Outside the Ecuadorian Embassy in London, an Assange supporter makes a sign that reads: “Ecuador: Country of Freedom”
Few people have so fully devoted their lives to exposing abuses of power as WikiLeaks’ founder Julian Assange.
As the newsstands, Internet columns and blogs have chronicled, Assange has been camping out in the Ecuadorian Embassy in London since Tuesday in an effort to gain political asylum and avoid extradition to Sweden, where he faces sex crime allegations. If he loses that bid, he could eventually be extradited to the United States, where it’s a virtual certainty that officials would prosecute him for his work with WikiLeaks. Through that organization, Assange has published thousands of sensitive U.S. government documents.
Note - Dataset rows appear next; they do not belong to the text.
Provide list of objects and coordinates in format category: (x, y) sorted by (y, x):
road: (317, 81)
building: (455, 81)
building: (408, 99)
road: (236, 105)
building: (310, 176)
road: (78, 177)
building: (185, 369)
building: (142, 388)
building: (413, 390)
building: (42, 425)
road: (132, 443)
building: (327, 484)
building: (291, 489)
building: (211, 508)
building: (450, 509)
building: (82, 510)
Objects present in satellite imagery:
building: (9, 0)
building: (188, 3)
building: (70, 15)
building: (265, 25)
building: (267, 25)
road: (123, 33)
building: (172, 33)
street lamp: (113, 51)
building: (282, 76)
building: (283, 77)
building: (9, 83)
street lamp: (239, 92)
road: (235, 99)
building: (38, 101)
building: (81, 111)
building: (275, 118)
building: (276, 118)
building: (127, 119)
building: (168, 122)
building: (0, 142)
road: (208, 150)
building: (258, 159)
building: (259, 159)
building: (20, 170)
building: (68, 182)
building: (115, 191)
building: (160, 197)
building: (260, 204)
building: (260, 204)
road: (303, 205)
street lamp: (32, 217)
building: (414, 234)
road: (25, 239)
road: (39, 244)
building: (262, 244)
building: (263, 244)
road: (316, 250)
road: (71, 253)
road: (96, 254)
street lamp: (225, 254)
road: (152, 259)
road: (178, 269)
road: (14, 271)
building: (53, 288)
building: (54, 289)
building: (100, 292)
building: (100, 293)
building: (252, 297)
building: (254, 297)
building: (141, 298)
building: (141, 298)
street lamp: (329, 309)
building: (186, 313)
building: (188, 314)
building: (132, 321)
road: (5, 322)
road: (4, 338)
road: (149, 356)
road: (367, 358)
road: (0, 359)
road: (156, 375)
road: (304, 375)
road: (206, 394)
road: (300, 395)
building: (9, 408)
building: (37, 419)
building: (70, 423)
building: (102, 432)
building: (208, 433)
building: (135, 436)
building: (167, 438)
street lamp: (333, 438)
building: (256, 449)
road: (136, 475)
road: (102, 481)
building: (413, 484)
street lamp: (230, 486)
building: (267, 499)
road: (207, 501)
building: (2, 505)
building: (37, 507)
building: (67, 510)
On the basis of one such document, it is understood that the Justice Department already has a sealed indictment on Assange. Experts assume the government would prosecute him in accordance with the 1917 Espionage Act, which equates interference with government operations with support of America’s enemies. Over the past decade, U.S. officials have made it clear that anyone who can even be suspected of having a connection to terrorism is an enemy of the United States. In the eyes of the government, Assange may as well have ordered the deaths of American civilians or soldiers himself, even though no evidence has been produced to support the claim that the work WikiLeaks does has harmed Americans.
Given that the U.S. Justice Department has become what constitutional lawyer and Salon columnist Glenn Greenwald calls a travesty of law, Assange has every reason to fear extradition to the States. Assange’s attorney, Michael Ratner,confirms what seems obvious: The treatment given to accused WikiLeaks informant Bradley Manning—an extended, isolated imprisonment that a U.N. investigation deemed “cruel, inhuman and degrading”—is what Assange could expect as well. And as Greenwald writes: “The Obama administration’s unprecedented obsession with persecuting whistle-blowers and preventing transparency—what even generally supportive liberal magazines call ‘Obama’s war on whistle-blowers’—makes those concerns all the more valid.”
Even though Assange has broken no international law in seeking asylum from Ecuador, some, including New Statesman columnist David Allen Green, have portrayed him as a fugitive on the run. Assange has inspired the hatred of many since he first became internationally known in 2010. Much of that animosity has come from journalists and news organizations that have failed to do what Assange has done so spectacularly in the short time WikiLeaks has been operating: make people and organizations who do bad things in secret think twice about doing them at all, because someone devoted to truth and transparency might expose them.
The writers, editors and publishers at Truthdig are not among Assange’s detractors. We honor him for putting himself at great risk to reveal what governments and corporations are up to. Julian Assange is our Truthdigger of the Week.